The Myers article, by documenting the benefits of faith experienced by the believer, misses the point. The question people of faith have to address is how do you ameliorate the risks posed when faith is abused?

I suppose one response might be that it is not faith per se which is dangerous, but "ideology". Any ideology, whether religious or political, as a filter for interpreting circumstances and events, can be warped by evil into a weapon for abuse, domination, death, and destruction. Religion is just the most commonly misused "ideology".

In the last hundred years ideologies of faith, racial superiority, nationalism, and national exceptionalism have all led to abuse, death, war and genocide. Any ideology which promotes some while degrading others, specifically or generally, can and will be abused.

At the heart of most faith traditions and especially the Judeo-Christian-Muslim traditions, is the understanding that all humanity is on an equal footing before the Divine, though some may be chosen for special roles. Choseness usually implies more of a special burden than a special advantage. When this understanding is ignored or lost, the abuse begins.

John
Robert Cornwall said…
John,

I've not seen the Maher film, but if, as appears, he follows the Dawkins/Harris/Hitchens line, then all religion is bad and without value. What Myers is trying to do, I think, is suggest that the critique is based on anecdote rather than data. There are surely nutcases within the religious community, as there are in any community. So, if you base your argument on anecdote you can pretty much prove your case without much trouble. Except it doesn't fit reality.
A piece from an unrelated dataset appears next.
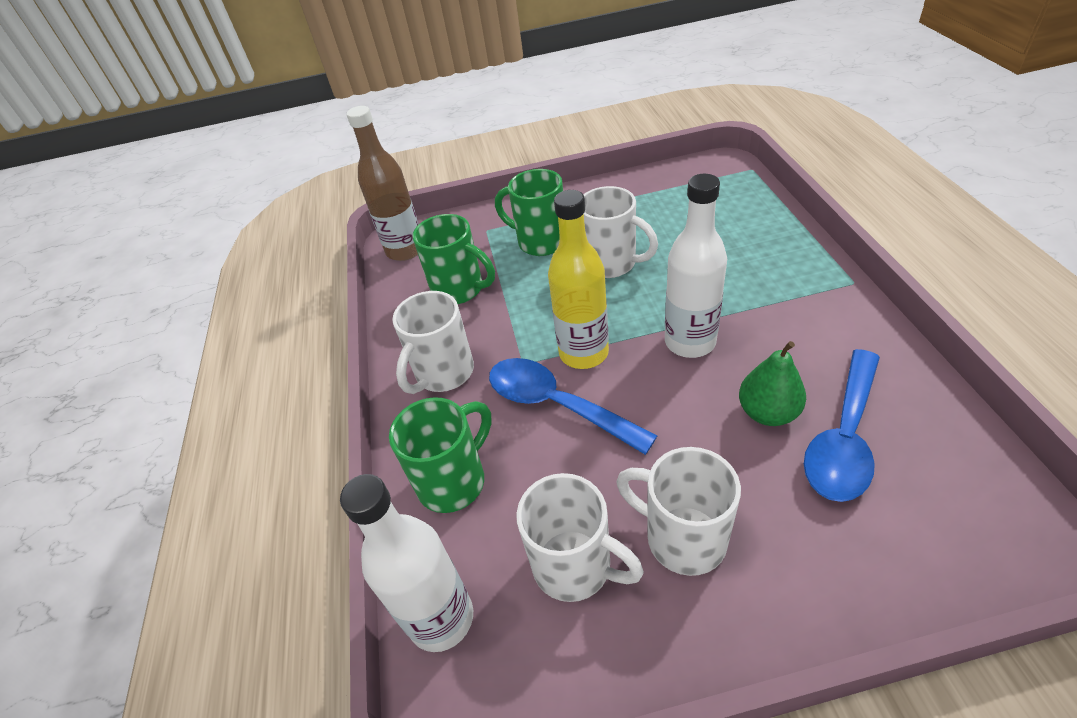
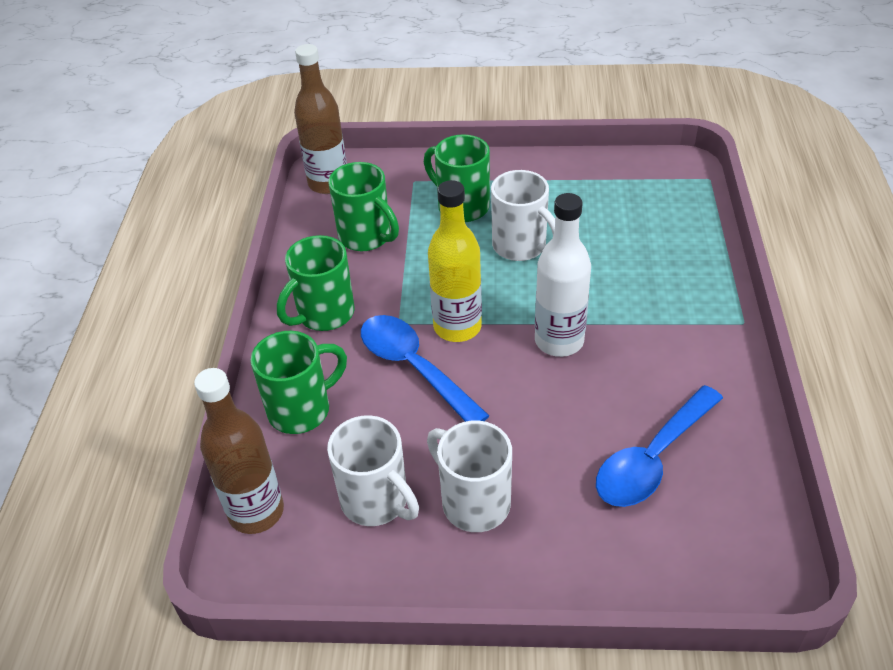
camera: 10 degrees right, 0 degrees up
(441, 618) = (256, 512): white bottle -> brown bottle
(443, 373) = (324, 314): white mug -> green mug
(767, 412) = (597, 421): green pear -> none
I think a bigger problem with the New Atheist critique of religion is that it basically agrees with the extremist -- that only extremists truly represent religion. Thus, moderates/liberals are irrelevant -- except for aiding and abetting the enemy.
Anonymous said…
I believe this is simply cheap thrills to serve red meat to a hunger audience. Almost on the same line as some of the McCain lines you take issues with.

My understanding is they stopped at the trucker's chapel here in NC. I am sure the idea is crazy to the outside world, but think of you lived a nomadic existence as a trucker, it might be nice to gather in one place.

I could take a camera to a gay pride event or PETA event.. and probably come up with an equally hysterical video. Heck.. we could take a video of trailer parks and sell that as how America is... its cheap thrills.. and insulting.